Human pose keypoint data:
· · · ·

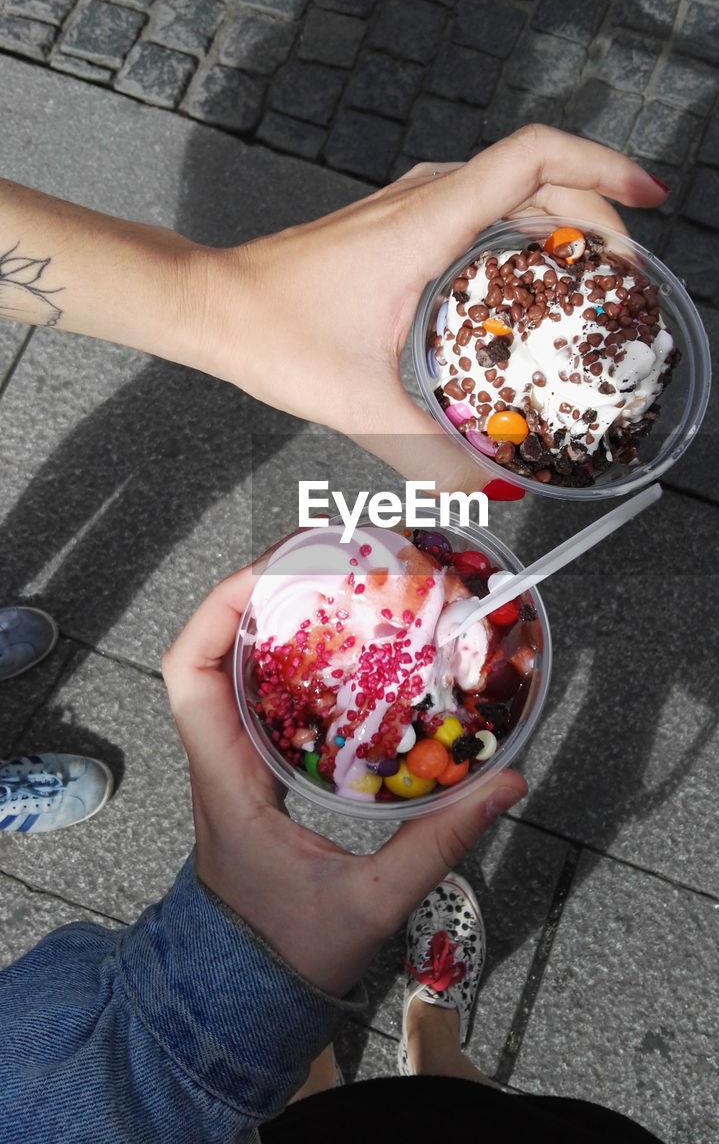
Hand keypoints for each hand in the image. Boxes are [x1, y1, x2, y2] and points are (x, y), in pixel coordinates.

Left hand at [162, 566, 527, 997]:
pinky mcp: (255, 770)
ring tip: (334, 586)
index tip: (269, 573)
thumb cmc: (287, 950)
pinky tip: (344, 650)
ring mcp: (234, 762)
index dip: (217, 611)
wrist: (244, 993)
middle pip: (212, 650)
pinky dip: (295, 659)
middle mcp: (221, 758)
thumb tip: (507, 783)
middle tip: (321, 560)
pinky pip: (263, 696)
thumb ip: (438, 844)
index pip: (189, 675)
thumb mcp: (369, 902)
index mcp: (228, 780)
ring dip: (274, 620)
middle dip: (257, 593)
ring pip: (235, 667)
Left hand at [199, 126, 666, 489]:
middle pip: (540, 175)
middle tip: (628, 280)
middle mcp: (427, 196)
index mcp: (428, 220)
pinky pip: (481, 211)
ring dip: (562, 222)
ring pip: (511, 190)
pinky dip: (521, 235)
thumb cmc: (275, 336)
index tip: (649, 201)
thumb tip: (489, 487)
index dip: (604, 166)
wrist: (215, 305)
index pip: (535, 155)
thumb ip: (428, 453)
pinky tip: (529, 292)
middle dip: (599, 213)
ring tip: (596, 284)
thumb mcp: (361, 405)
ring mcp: (412, 205)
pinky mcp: (401, 223)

· · · ·

Strip out the images, then output the records above word for word.

● **TASK ANSWER**:
Hand keypoints for each hand in the image. Boxes are [x1, y1, x2, y2] and points are (x, y), in pixel coordinates.

Left hand at [162, 566, 527, 997]:
pinky mcp: (255, 770)
ring tip: (334, 586)
index tip: (269, 573)
thumb cmc: (287, 950)
pinky tip: (344, 650)
ring mcp: (234, 762)
index dip: (217, 611)
wrist: (244, 993)
middle pip: (212, 650)
pinky dip: (295, 659)
middle mcp: (221, 758)
thumb tip: (507, 783)
middle tip: (321, 560)
pinky pip: (263, 696)
thumb ip: (438, 844)
index pip: (189, 675)
thumb mcp: (369, 902)
index mcp: (228, 780)
ring dip: (274, 620)
middle dip: (257, 593)
ring pip: (235, 667)
Left hand at [199, 126, 666, 489]:
middle pip: (540, 175)
middle tip: (628, 280)
middle mcp: (427, 196)
index mcp: (428, 220)
pinky pip: (481, 211)
ring dip: (562, 222)
ring pip: (511, 190)
pinky dip: (521, 235)
thumb cmc: (275, 336)
index tip: (649, 201)
thumb tip: (489, 487)
index dip: (604, 166)
wrist: (215, 305)
index pip: (535, 155)
thumb ip: (428, 453)
pinky tip: (529, 292)
middle dip: (599, 213)
ring tip: (596, 284)
thumb mcp: (361, 405)
ring mcp: (412, 205)
pinky mcp: (401, 223)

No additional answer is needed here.